*Texto do documento:*
Sobre esta norma, acompanha-se o entendimento de Pedro Furtado Martins, defendendo tratar-se “de uma presunção juris et de jure, porquanto não afastável por prova em contrário, mas que não exclui a possibilidade de qualificar como culposas outras situações de incumprimento da obrigação retributiva, ainda que a falta de pagamento não perdure por 60 dias”, aferindo-se, caso a caso, a conduta culposa do empregador que está subjacente à falta de pagamento da retribuição ao trabalhador por período inferior àquele. Mas para além disso, acompanha-se igualmente o autor, quando também sustenta que “(..) por outro lado, também não nos parece que não basta o mero atraso no pagamento de qualquer prestação retributiva, mesmo que por mais de 60 dias, para concluir que o comportamento do empregador – sendo embora culposo, dada a presunção decorrente do artigo 394.º, 5 – constitui necessariamente justa causa de resolução do contrato pelo trabalhador” [Op. cit., p. 537].

*Instrução:*
Indique se cada afirmação concorda com o texto acima sobre a falta de pagamento da retribuição, respondendo sim ou não e citando as palavras do texto que o decidem.
1. A presunção referida pode ser afastada por prova em contrário.
2. Uma falta de pagamento que dure menos de 60 dias pode ainda ser qualificada como culposa.
3. O entendimento acompanhado no texto é o de Pedro Furtado Martins.

*Dados extraídos:*
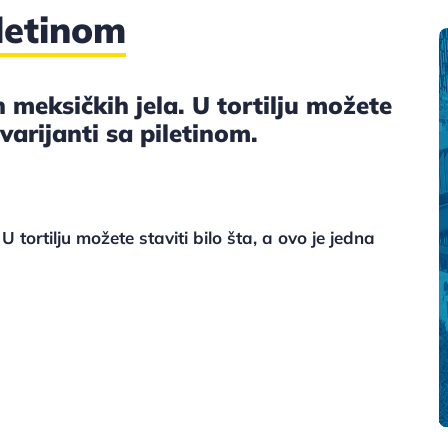
iletinom
h meksičkih jela. U tortilju možete
 varijanti sa piletinom.
U tortilju možete staviti bilo šta, a ovo je jedna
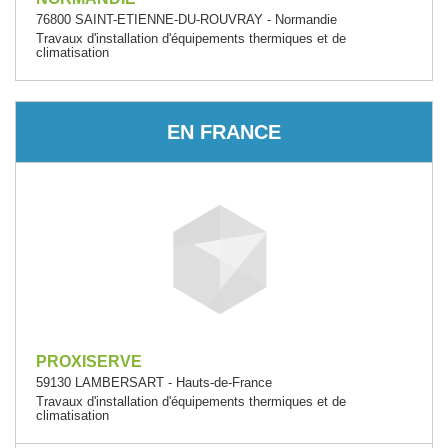
76800 SAINT-ETIENNE-DU-ROUVRAY - Normandie
Travaux d'installation d'équipements thermiques et de
climatisation
EN FRANCE
PROXISERVE
59130 LAMBERSART - Hauts-de-France
Travaux d'installation d'équipements thermiques et de
climatisation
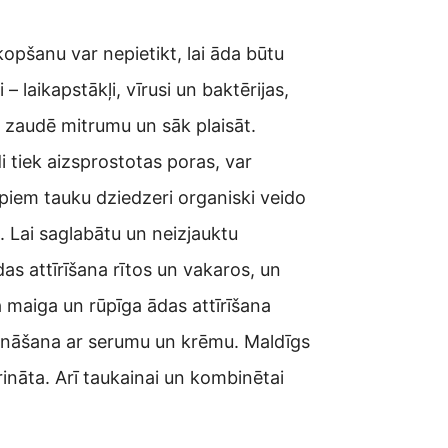
kopšanu var nepietikt, lai āda būtu
 laikapstākļi, vīrusi un baktērijas,
i zaudē mitrumu un sāk plaisāt.
di tiek aizsprostotas poras, var
tipiem tauku dziedzeri organiski veido
. Lai saglabātu un neizjauktu
as attīrīšana rītos un vakaros, un
 maiga un rūpīga ādas attīrīšana
trināšana ar serumu un krēmu. Maldīgs
rināta. Arī taukainai un kombinētai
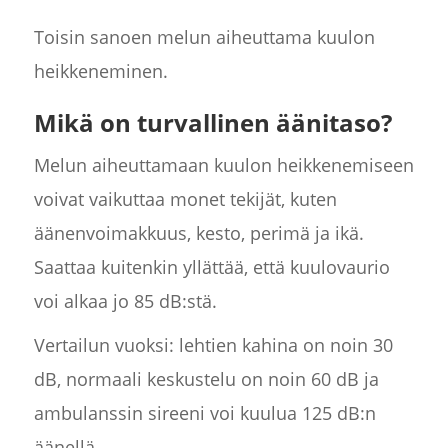
Toisin sanoen melun aiheuttama kuulon
heikkeneminen.
Mikä on turvallinen äänitaso?
Melun aiheuttamaan kuulon heikkenemiseen
voivat vaikuttaa monet tekijät, kuten
äänenvoimakkuus, kesto, perimä ja ikä.
Saattaa kuitenkin yllättää, että kuulovaurio
voi alkaa jo 85 dB:stä.
Vertailun vuoksi: lehtien kahina on noin 30
dB, normaali keskustelu on noin 60 dB ja
ambulanssin sireeni voi kuulua 125 dB:n
äänellä.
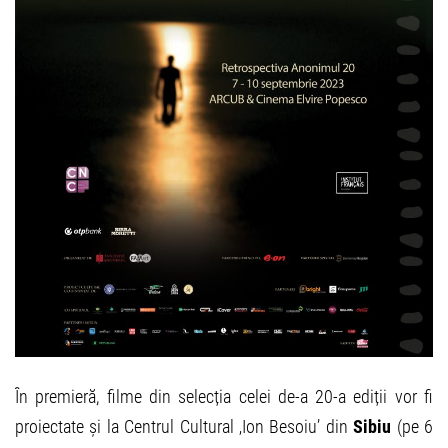
În premieră, filme din selecția celei de-a 20-a ediții vor fi
proiectate și la Centrul Cultural ‚Ion Besoiu’ din
Sibiu
(pe 6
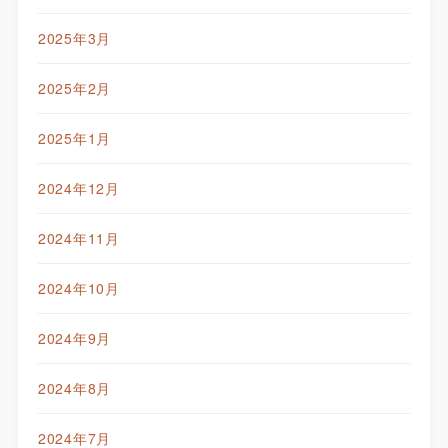
2025年3月
2025年2月
2025年1月
2024年12月
2024年11月
2024年10月
2024年9月
2024年8月
2024年7月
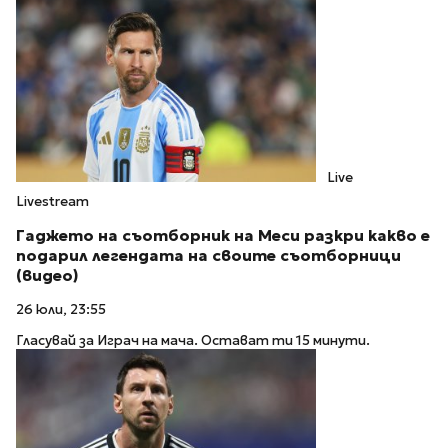
Live
Livestream
Гаджето на съотборник на Меси разкри какво е
подарил легендата на своите съотборници
(видео)
26 юли, 23:55
Гласувай за Играч на мача. Остават ти 15 минути.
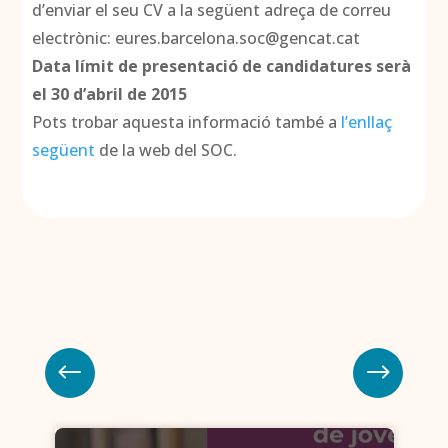
d’enviar el seu CV a la següent adreça de correu
electrònic: eures.barcelona.soc@gencat.cat
Data límit de presentació de candidatures serà
el 30 d’abril de 2015
Pots trobar aquesta informació també a
l’enllaç
següent
de la web del SOC.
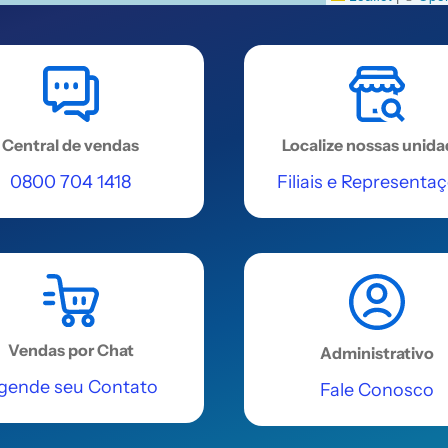
Central de vendas
Localize nossas unid
0800 704 1418
Filiais e Representa
Vendas por Chat
Administrativo
gende seu Contato
Fale Conosco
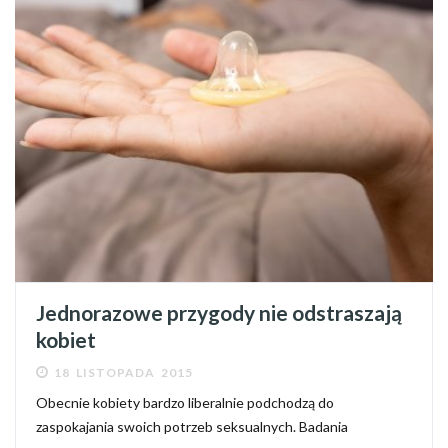
Jednorazowe przygody nie odstraszają
kobiet
18 LISTOPADA 2015
Obecnie kobiety bardzo liberalnie podchodzą do
zaspokajania swoich potrzeb seksualnych. Badania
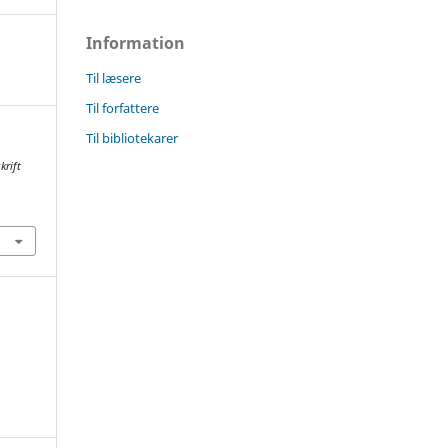
Information
Til læsere
Til forfattere
Til bibliotekarer
krift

*Resposta do exercício:*
1. Não: "não afastável por prova em contrário".
2. Sim: "não exclui a possibilidade de qualificar como culposas outras situações de incumprimento da obrigação retributiva, ainda que a falta de pagamento não perdure por 60 dias".
3. Sim: "acompanha-se o entendimento de Pedro Furtado Martins".